I am new to doc2vec and I wish to classify set of texts using it.

I am confused about TaggedDocument and TaggedLineDocument.

1) What is the difference between two? Is it that TaggedLineDocument is collection of TaggedDocuments?

2) If I have a directory containing all the files, How to generate feature vectors for them? Should I create a new file where each line contains text from the file from the directory?

dfault
  • 41
  • 2
  • better ask two separate questions and link them if necessary. "How to work with files in a directory?" says nothong about what you want to accomplish. – vfclists Jul 12 '17 at 04:55

1 Answers1

2

TaggedDocument is an illustrative class to represent objects that Doc2Vec can take as text examples. You don't need to use it – you just need to provide objects that have a words property that is a list of string tokens, and a tags property that's a list of tags to be associated with the document. (That is, you can provide your text examples as an object that is 'shaped' or 'duck-typed' like TaggedDocument.)

TaggedLineDocument is a utility class for taking a file that has one document per line, whose token-wordss are already whitespace-delimited, and turning it into an iterable collection of TaggedDocuments, where each doc has as its only tag its integer line-number. As such, it's a minimal example of streaming texts to Doc2Vec, for the common-case of a single doc-per-line text file as input, and no need for custom per-doc tags/IDs.
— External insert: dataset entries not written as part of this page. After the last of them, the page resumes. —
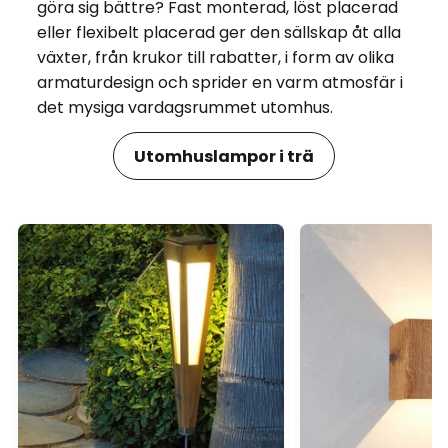
göra sig bättre? Fast monterad, löst placerad
eller flexibelt placerad ger den sällskap åt alla
växter, från krukor till rabatter, i form av olika
armaturdesign och sprider en varm atmosfär i
det mysiga vardagsrummet utomhus.
Utomhuslampor i trä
If your data is in other formats, you can't use TaggedLineDocument directly, but it might be a useful starting point. If you're OK with simple tags numbered from 0 to the count of documents, you could transform your format to the single file TaggedLineDocument expects.

Alternatively, and especially if you need to use custom tags, you'd write your own class that turns your data source – whether it's a set of files or an network resource or a database – into an iterable object which emits one TaggedDocument-like object for each example.

gojomo
  • 52,260
  • 14
  • 86
  • 115